- **PAGE EXCERPT**
..............................
What’s more, Android’s presence in business has fallen to the point where Microsoft is nibbling at its heels. During the fourth quarter of 2012, Apple’s corporate presence rose to 77 percent of mobile device, up from 71 percent during the same period in 2011, according to Good Technology. Even better for Apple executives, the iPhone and iPad took five of the top five mobile devices in businesses…

Good’s senior vice president of corporate strategy John Herrerna commented:

What we’re seeing at the end of Q4 is roughly in line with that we’ve seen in the past, where iOS still commands a pretty significant share of activations of our customers.

Good polled its more than 4,000 Fortune 100 companies on mobile device activation.

By contrast, corporate use of Android devices fell to 22.7 percent, down from 29 percent during the fourth quarter of 2011. Even Microsoft’s Windows Phone – which can’t seem to buy good news – gained 0.5 percent of the enterprise market, placing it in “a distant third,” according to the report.
..............................
(Records held in a dataset)
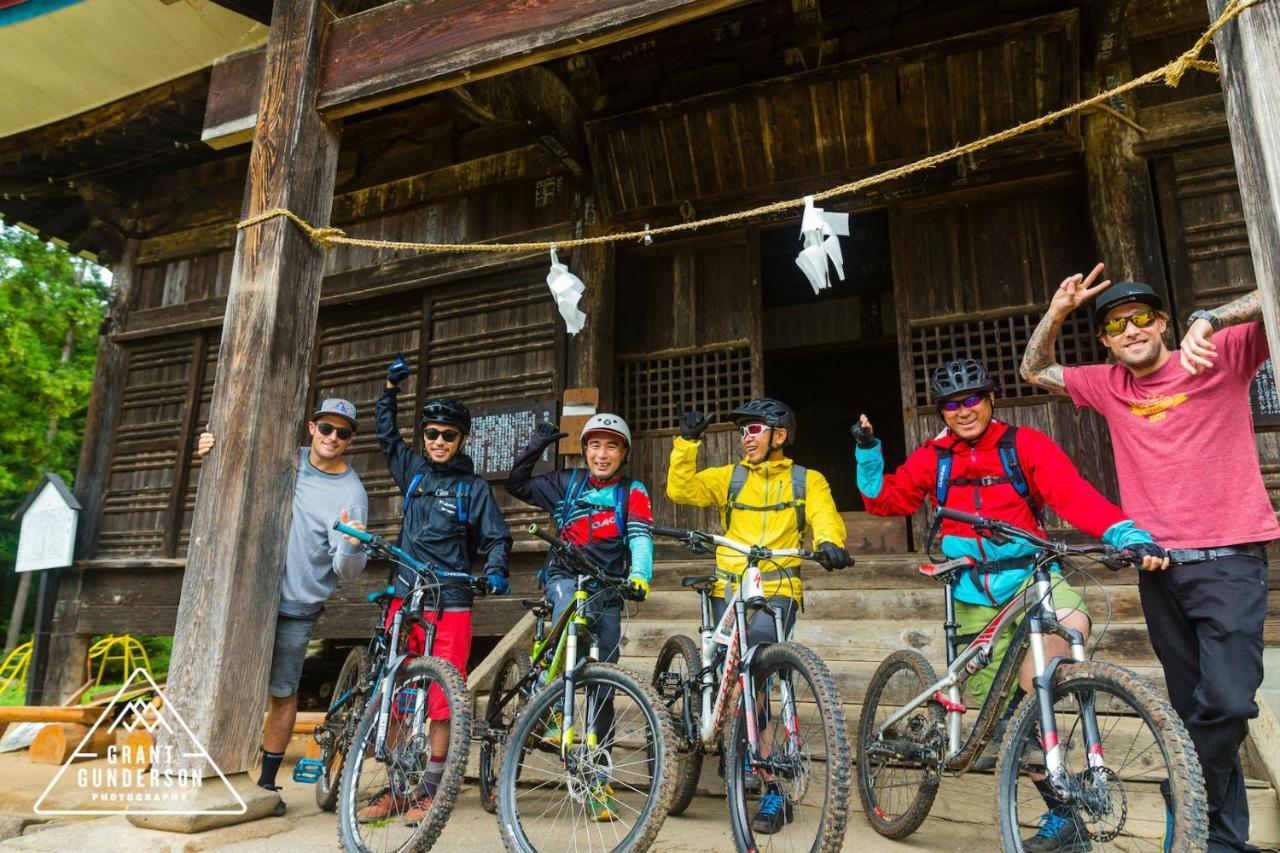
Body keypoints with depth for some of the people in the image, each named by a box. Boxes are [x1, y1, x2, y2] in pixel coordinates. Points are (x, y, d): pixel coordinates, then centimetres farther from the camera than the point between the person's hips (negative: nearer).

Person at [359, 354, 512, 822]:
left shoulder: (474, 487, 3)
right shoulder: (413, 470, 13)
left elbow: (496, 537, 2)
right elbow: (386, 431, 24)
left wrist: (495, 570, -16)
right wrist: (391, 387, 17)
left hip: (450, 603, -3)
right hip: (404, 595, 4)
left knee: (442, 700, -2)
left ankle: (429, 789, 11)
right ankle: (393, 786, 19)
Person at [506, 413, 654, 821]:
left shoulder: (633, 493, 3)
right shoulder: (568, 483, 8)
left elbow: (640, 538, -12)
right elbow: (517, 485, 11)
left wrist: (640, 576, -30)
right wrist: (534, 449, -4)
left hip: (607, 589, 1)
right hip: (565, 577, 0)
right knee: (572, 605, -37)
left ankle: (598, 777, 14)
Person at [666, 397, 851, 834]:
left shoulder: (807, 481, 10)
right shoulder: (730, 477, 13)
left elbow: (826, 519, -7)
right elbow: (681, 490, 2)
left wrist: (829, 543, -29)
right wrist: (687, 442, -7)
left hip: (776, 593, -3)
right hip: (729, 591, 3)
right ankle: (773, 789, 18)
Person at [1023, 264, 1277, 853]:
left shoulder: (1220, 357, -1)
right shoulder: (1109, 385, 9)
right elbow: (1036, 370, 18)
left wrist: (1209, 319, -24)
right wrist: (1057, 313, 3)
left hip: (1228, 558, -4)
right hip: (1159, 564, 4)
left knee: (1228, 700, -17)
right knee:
..............................
- **QUESTIONS**
a. According to the article on business use of mobile devices, what did corporate use of Android devices fall to?
b. Write the next part of the article on business use of mobile devices, picking up after its final sentence.

- **RESPONSES BY TASK**
a. 22.7 percent, down from 29 percent in the fourth quarter of 2011.

b.
While IDC also named the iPhone 5 the most popular mobile device in enterprise, in Good’s survey Apple’s mobile devices actually took the next four spots. The iPhone 4S was the second-most activated device with 20 percent, followed by the iPhone 4, the iPad 3 and the iPad 2.

If Android made any inroads into the corporate sector, it was through what Good described as “the rise of hybrid phone-tablet devices,” as Good put it.

Realizing this, the South Korean conglomerate has been heavily advertising its mobile devices with SAFE technology that enables enterprise-grade security and feature enhancements, including advanced ActiveSync capabilities, VPN connectivity, on-device AES 256-bit encryption and more.

http://www.youtube.com/watch?v=3EadrFE2o3E

Once again, Samsung is closely-linked to Android advances, this time its Galaxy Note being credited for Google’s share of the corporate market reaching 6.8 percent of activations, up from 2.7 percent in 2011.

In one of those apples versus oranges comparisons, Good said Android smartphone adoptions grew at a faster pace within corporations than the iPad during October – finishing 2012 just behind the Apple tablet. Samsung again saved Android’s bacon, the Galaxy S III becoming the most-activated Android device for corporate customers.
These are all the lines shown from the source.